Dragonfly was a victim of the pandemic. Slated to cost $1 billion when it was selected in 2019, it was meant to launch in 2026 and arrive in 2034 after an eight-year cruise phase. However, after delays due to COVID, NASA decided to compensate for the inevitable delayed launch by funding a heavy-lift launch vehicle to massively shorten the mission’s cruise phase.

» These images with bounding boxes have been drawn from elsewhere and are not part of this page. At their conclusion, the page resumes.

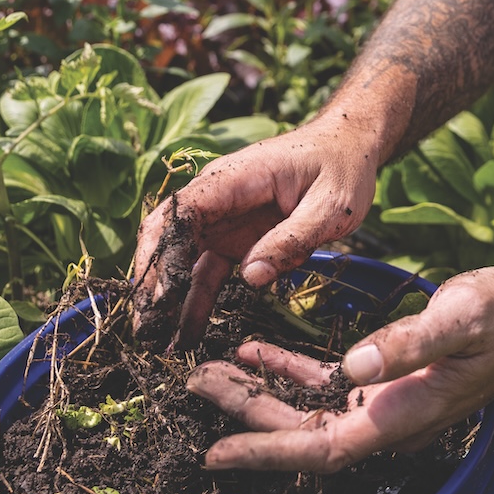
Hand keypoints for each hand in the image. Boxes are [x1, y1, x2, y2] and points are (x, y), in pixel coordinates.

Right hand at [130, 114, 385, 348]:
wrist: (347, 149)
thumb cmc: (340, 169)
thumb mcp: (329, 205)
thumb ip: (291, 239)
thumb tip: (251, 277)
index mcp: (233, 179)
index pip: (181, 213)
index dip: (163, 253)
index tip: (159, 295)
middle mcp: (216, 199)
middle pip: (168, 238)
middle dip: (153, 283)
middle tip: (147, 330)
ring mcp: (222, 220)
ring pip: (181, 260)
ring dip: (168, 300)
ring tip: (158, 343)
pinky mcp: (234, 239)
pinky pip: (206, 271)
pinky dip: (195, 300)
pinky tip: (186, 333)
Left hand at [186, 267, 493, 471]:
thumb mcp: (461, 318)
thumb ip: (411, 342)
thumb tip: (355, 363)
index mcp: (399, 416)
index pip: (320, 451)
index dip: (266, 453)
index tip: (215, 454)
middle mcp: (384, 420)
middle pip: (300, 433)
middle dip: (245, 416)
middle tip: (192, 387)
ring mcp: (382, 403)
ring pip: (305, 410)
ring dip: (258, 393)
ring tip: (208, 371)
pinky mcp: (382, 381)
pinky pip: (323, 385)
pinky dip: (287, 371)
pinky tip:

The end result is that Dragonfly will take off two years later but arrive on schedule.

Previous Visit

Dragonfly won’t be the first time a robotic probe has visited Titan. As part of NASA’s landmark Cassini mission to Saturn between 2004 and 2017, a small probe called Huygens was despatched into Titan’s clouds on January 14, 2005. The resulting timelapse movie of its 2.5 hours descent—which heralded humanity’s first-ever (and only) views of Titan’s surface—is a must-see for space fans. It landed in an area of rounded blocks of ice, but on the way down, it saw ancient dry shorelines reminiscent of Earth as well as rivers of methane.

The announcement by NASA makes July 2028 a month worth circling for space fans, with a long-duration total solar eclipse set for July 22, 2028, in Australia and New Zealand.

Wishing you clear skies and wide eyes.